Tuesday, July 20, 2010

Hawaii Island's Exotic Breadfruit


At once exotic, erotic and evocative, breadfruit (known as ulu in Hawaiian) is rooted in absolute practicality and sustenance. The breadfruit tree is tall and proud, with a lush canopy of uniquely formed foliage which shields its large, round globes of green fruit. The tree is not indigenous to the state, but rather, was imported to the Hawaiian Islands via canoe by the first Polynesian settlers from regions in the South Pacific. A staple of these ancient Hawaiians’ diet, ulu is a nutritious starchy melon of light yellow flesh.
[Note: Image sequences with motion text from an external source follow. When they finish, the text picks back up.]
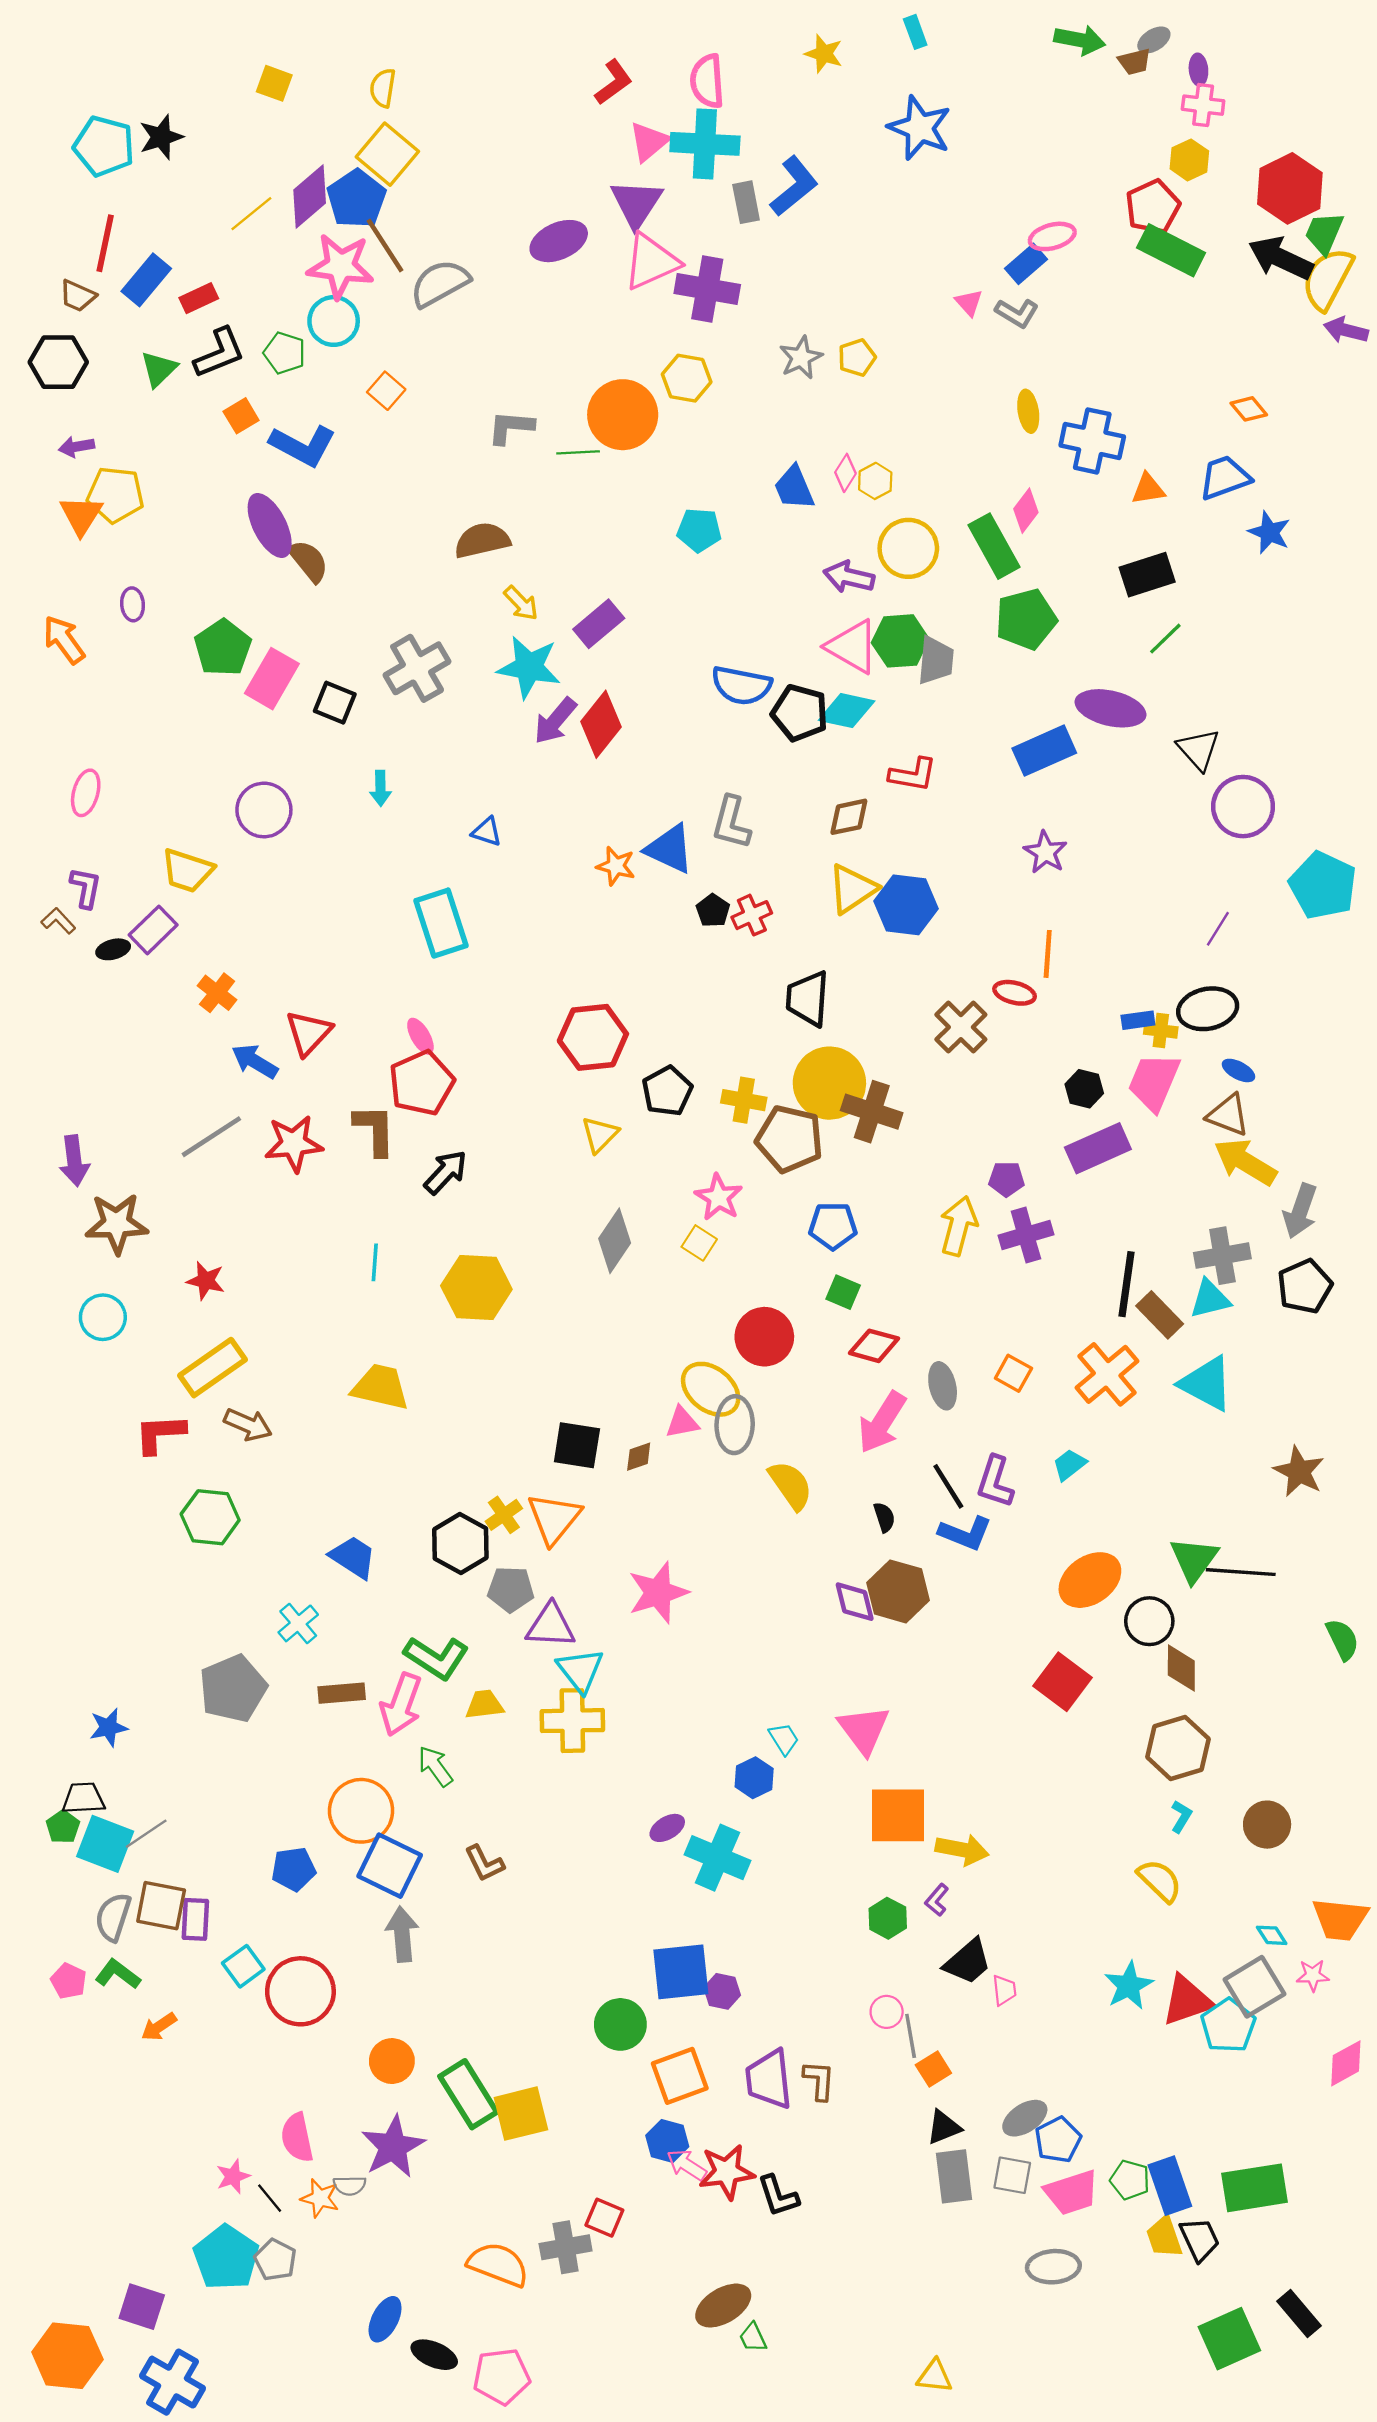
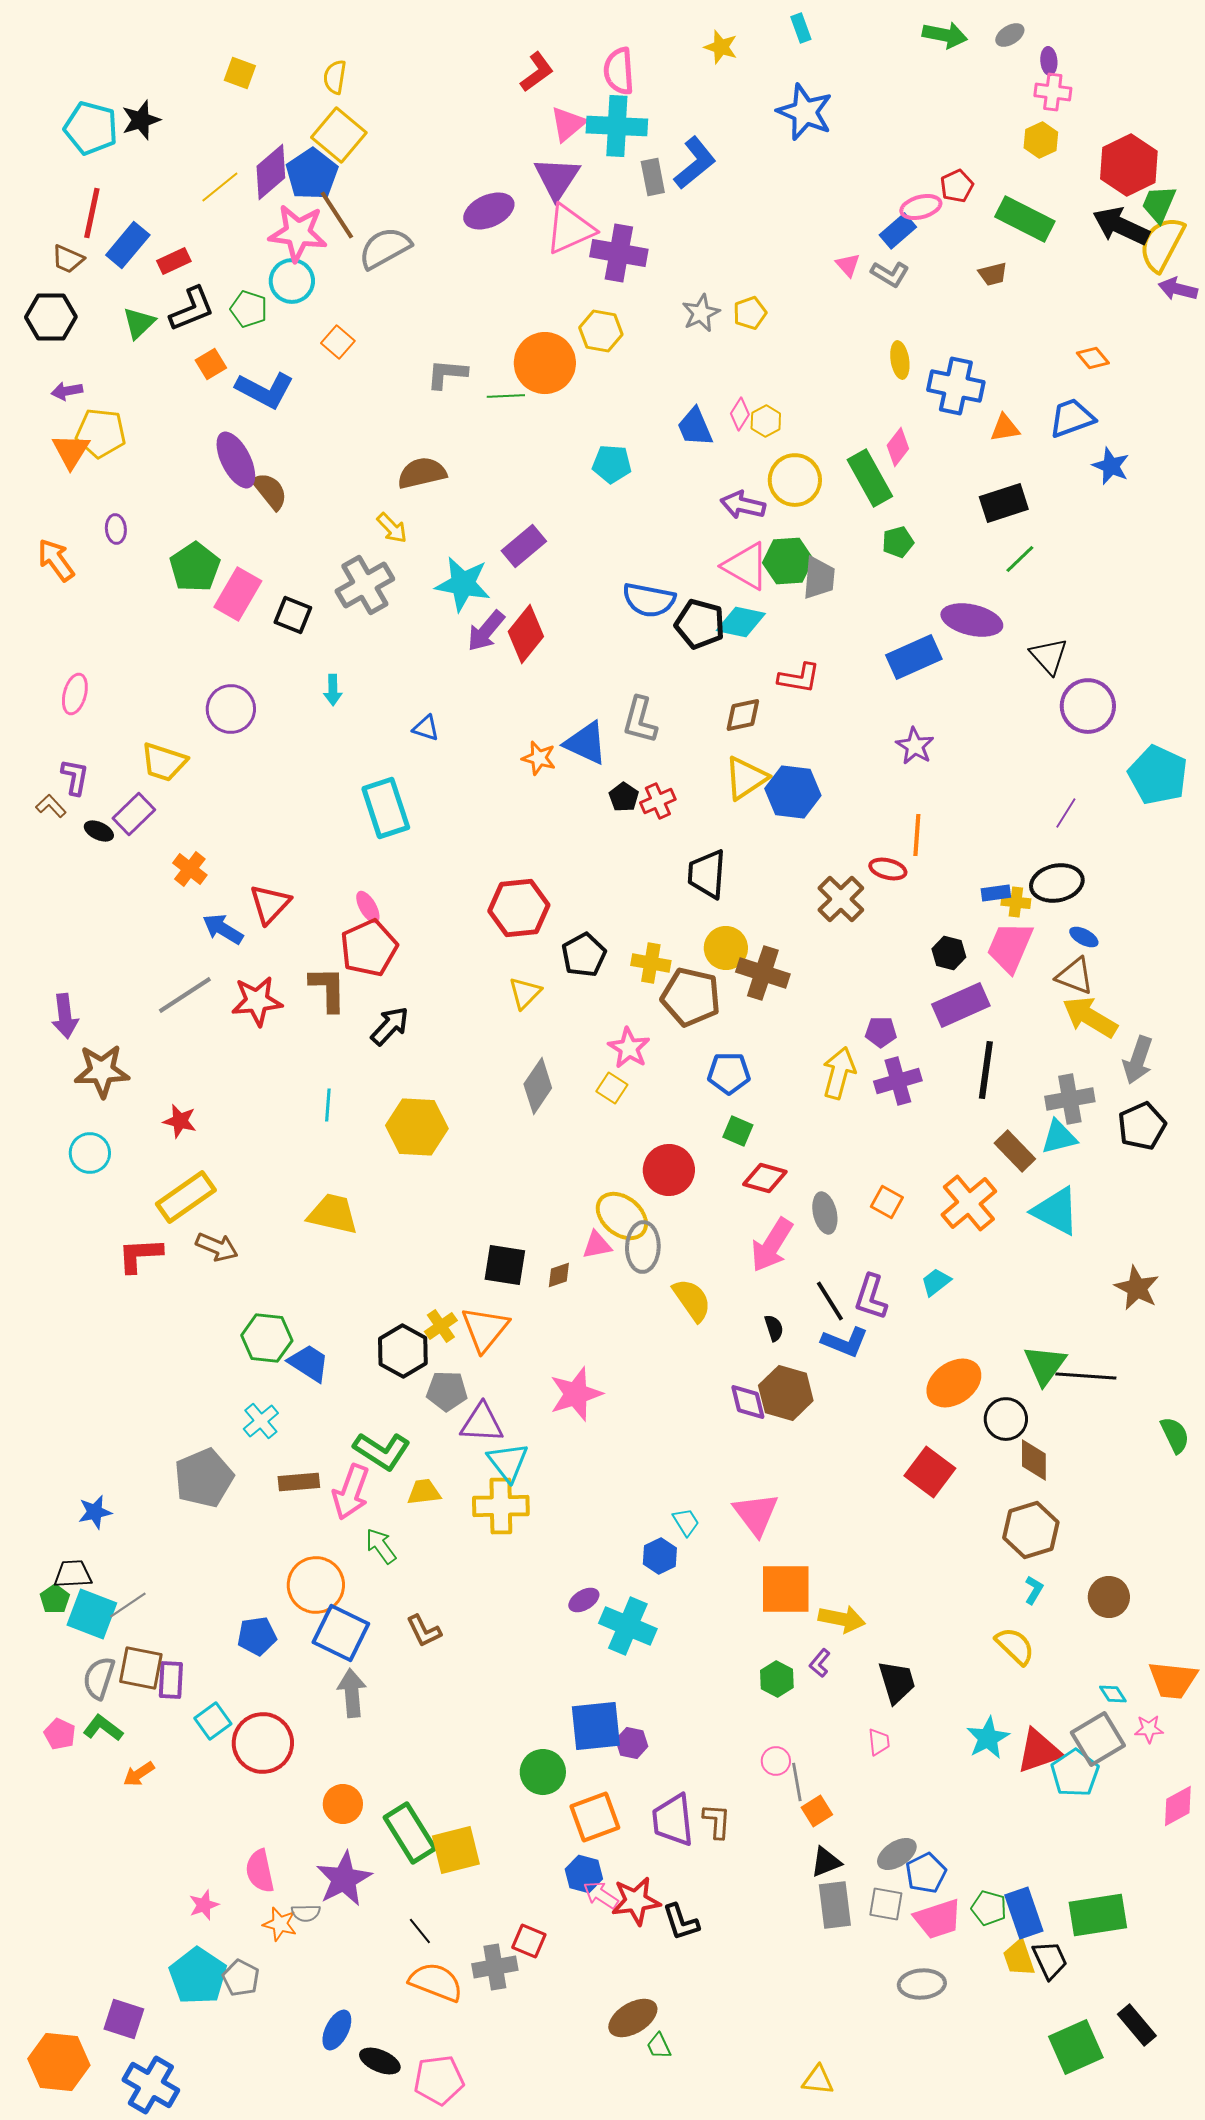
brown trapezoid: (1134, 62) -> (993, 274), moved
red pentagon: (1153, 207) -> (957, 186), moved, size x0.7
yellow arrow: (521, 603) -> (392, 528), moved
green pentagon: (1026, 619) -> (898, 542), size x0.6
black ellipse: (113, 949) -> (99, 831), turned 40
yellow circle: (829, 1083) -> (726, 948), size x0.7
black line: (1127, 1284) -> (986, 1070), moved
green hexagon: (210, 1517) -> (267, 1338), moved
black trapezoid: (968, 1962) -> (897, 1682), moved, turned -66
black line: (270, 2198) -> (420, 1931), moved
When roasted and eaten before it is fully ripe, ulu not only feels like fresh bread, but smells and tastes a lot like bread as well, explaining its name.  Prized for its life sustaining fruit, the ulu tree also is sought out for its wood. Extremely light, the wood is highly valued by artisans who for centuries have used it to construct everything from outrigger canoes, surfboards and drums to bowls and artwork. Artists of nearly every medium – watercolor and oil paintings, ceramics, textile prints and quilts – depict the beauty of the tree’s foliage and fruit in many of their pieces. Look for the unmistakable broad, bold leaf patterns and voluptuous fruit in various works of art found in galleries and boutiques scattered throughout the island, including many of the studios right here in Holualoa town! It’s just a short jaunt up Holualoa Inn’s entry drive to Mamalahoa Highway where your gallery hopping begins.